Through his life, Jamal has found and lost Latika, again and again. Jamal states more than once that it is destiny that they end up together. It is revealed in his interrogation that Jamal has gone on the gameshow only to find Latika, who he knows watches the show. As it happens, Jamal’s life experience has miraculously given him the answers for just the particular set of questions that has allowed him to win the twenty million rupees. His victory on the game show, like his reunion with Latika “is written,” according to the narration.
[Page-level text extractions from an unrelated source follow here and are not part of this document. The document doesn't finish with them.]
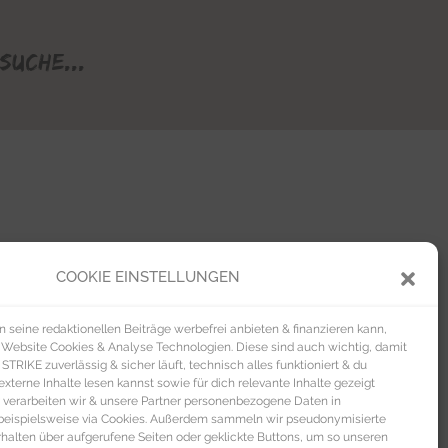
Suche...
COOKIE EINSTELLUNGEN
seine redaktionellen Beiträge werbefrei anbieten & finanzieren kann,
 Website Cookies & Analyse Technologien. Diese sind auch wichtig, damit
TRIKE zuverlässig & sicher läuft, technisch alles funktioniert & du
xterne Inhalte lesen kannst sowie für dich relevante Inhalte gezeigt
 verarbeiten wir & unsere Partner personenbezogene Daten in
beispielsweise via Cookies. Außerdem sammeln wir pseudonymisierte
alten über aufgerufene Seiten oder geklickte Buttons, um so unseren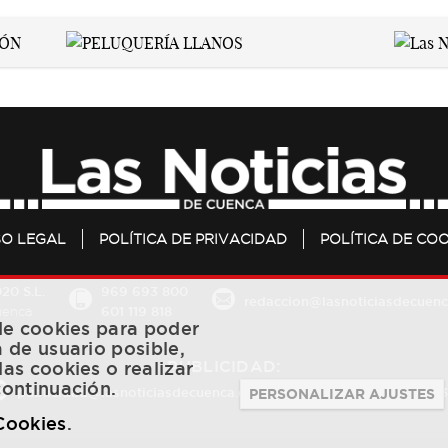
SO LEGAL
POLÍTICA DE PRIVACIDAD
POLÍTICA DE COO
20 S.L.
969 693 800
redaccion@lasnoticiasdecuenc
601 119 818
Cuenca
 de cookies para poder
a de usuario posible,
PUBLICIDAD:
las cookies o realizar
continuación.
publicidad@lasnoticiasdecuenca.es
684 126 573
/
670 726 
PERSONALIZAR AJUSTES
 Cookies
.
Here the individualism of the film is apparent: Along with the idea that Jamal is destined to find wealth and happiness is the corollary that others, in this case, the vast majority who remain in the Mumbai slums, are destined to remain poor and unhappy. Such a metaphysical worldview is disempowering. It tells the oppressed that there is little that they can do to change their situation. In such a view, fate picks who is to be poor and who is not. Such views not only justify global class, but also the Indian caste-system. It shifts blame for injustice away from the human realm into the spiritual realm. In addition, such an outlook tells the oppressed that the only solutions to their problems are magical ones. For example, Slumdog’s solution to poverty is the hand of fate magically intervening in order to deliver millions of rupees in a game show. Real people starve to death every few seconds in India, yet this film wants to tell them that they have a shot at immense unearned wealth. One of the main tropes of Hollywood films is the mysterious, magical power of love. By linking love and wealth, Slumdog makes escaping poverty as mysterious as love. Love and money might as well fall from the sky.
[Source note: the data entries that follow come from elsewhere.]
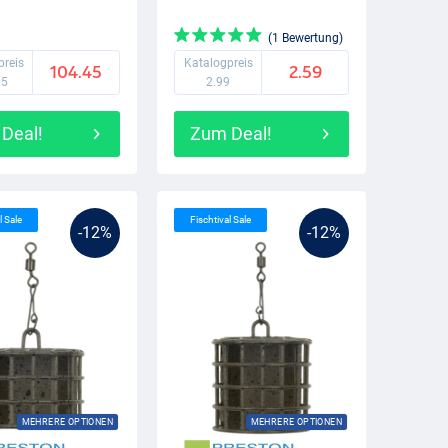
(1 Bewertung)
preis
Katalogpreis
104.45
2.59
95
2.99
Deal!
Zum Deal!
l Sale
Fischtival Sale
-12%
-12%
MEHRERE OPTIONEN
MEHRERE OPTIONEN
Contrary to the unscientific view in Slumdog, Leading Light Communists understand that history does not unfold according to the stars or the will of the gods. Revolutionaries understand that tremendous power to change the world resides in the hands of the oppressed. Karl Marx wrote that all of history is the history of class struggle. Mao taught that the masses make history; the masses are the true heroes. If the oppressed act collectively, they can change the course of history and remake the world. The revolutionary outlook is diametrically opposed to the fatalistic, magical one of Slumdog.